* **GIVEN TEXT**
==========
Not sure where this will eventually go, but for now I’m using this to attempt to get a feel for streams and processes. ‘sowpods.txt’ (https://en.wikipedia.org/wiki/SOWPODS) is a large file containing a single word per line. I won’t describe beyond that unless asked, since I want to learn how to convey intent in elixir as well as understanding how to write more idiomatic code. I would appropriate any and all throughts, critiques, and anything else to help make this better.
defmodule WordsByLetter do
def start_link(name) do
Agent.start_link(fn -> MapSet.new() end, name: name)
end
def add(dict, word) do
Agent.update(dict, &MapSet.put(&1, word))
end
def lookup(dict, word) do
Agent.get(dict, &MapSet.member?(&1, word))
end
end
defmodule WordList do
def spawn(wordlist) do
Task.async( fn -> WordList.process(wordlist) end )
end
def process(wordlist) do
wordlist
|> Enum.map( &String.strip(&1) )
|> Enum.map( &WordList.split(&1) )
|> Enum.each( &WordsByLetter.add(&1.dict, &1.word) )
end
def split(word) do
dict_name = String.first(word) <> "dict"
==========
* **STATED GOAL 1**
From the Elixir post, print the stretch from "Not sure where" through "end, name: name)".
* **STATED GOAL 2**
Answer these about the Elixir post:
(a) What does each line of 'sowpods.txt' contain?
(b) In the WordsByLetter module, what function call creates the Agent's initial state?
(c) In split, what string is appended to the first letter of the word to build dict_name?

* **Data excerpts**
==========
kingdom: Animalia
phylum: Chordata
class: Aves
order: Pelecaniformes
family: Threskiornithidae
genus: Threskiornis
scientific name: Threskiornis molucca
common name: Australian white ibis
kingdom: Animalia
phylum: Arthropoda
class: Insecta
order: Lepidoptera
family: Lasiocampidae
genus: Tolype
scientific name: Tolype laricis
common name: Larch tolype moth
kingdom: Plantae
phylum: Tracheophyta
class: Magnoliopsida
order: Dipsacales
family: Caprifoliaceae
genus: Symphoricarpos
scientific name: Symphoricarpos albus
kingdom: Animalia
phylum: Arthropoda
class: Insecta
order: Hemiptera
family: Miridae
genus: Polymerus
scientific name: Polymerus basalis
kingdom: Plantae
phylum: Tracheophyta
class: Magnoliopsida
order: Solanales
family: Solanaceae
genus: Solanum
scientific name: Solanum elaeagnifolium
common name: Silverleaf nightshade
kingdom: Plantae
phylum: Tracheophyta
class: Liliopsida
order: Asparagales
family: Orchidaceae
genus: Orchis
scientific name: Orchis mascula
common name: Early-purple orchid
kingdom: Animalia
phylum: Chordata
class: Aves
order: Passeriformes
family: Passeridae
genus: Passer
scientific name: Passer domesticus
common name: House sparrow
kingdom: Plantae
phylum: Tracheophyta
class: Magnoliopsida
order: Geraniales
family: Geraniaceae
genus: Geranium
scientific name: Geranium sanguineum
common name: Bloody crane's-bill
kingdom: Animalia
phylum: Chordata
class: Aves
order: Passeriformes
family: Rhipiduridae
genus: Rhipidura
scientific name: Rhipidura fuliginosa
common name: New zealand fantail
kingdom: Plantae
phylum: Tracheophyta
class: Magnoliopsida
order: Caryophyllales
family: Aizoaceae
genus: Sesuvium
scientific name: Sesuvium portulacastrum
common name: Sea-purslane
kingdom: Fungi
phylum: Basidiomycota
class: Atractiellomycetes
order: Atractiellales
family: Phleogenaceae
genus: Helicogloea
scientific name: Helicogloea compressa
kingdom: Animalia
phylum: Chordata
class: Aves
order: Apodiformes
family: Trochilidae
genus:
==========
* **OUTPUT 1**
Not sure where this will eventually go, but for now I’m using this to attempt to get a feel for streams and processes. ‘sowpods.txt’ (https://en.wikipedia.org/wiki/SOWPODS) is a large file containing a single word per line. I won’t describe beyond that unless asked, since I want to learn how to convey intent in elixir as well as understanding how to write more idiomatic code. I would appropriate any and all throughts, critiques, and anything else to help make this better.
defmodule WordsByLetter do
def start_link(name) do
Agent.start_link(fn -> MapSet.new() end, name: name)

* **OUTPUT 2**
(a) A single word.
(b) MapSet.new()
(c) "dict"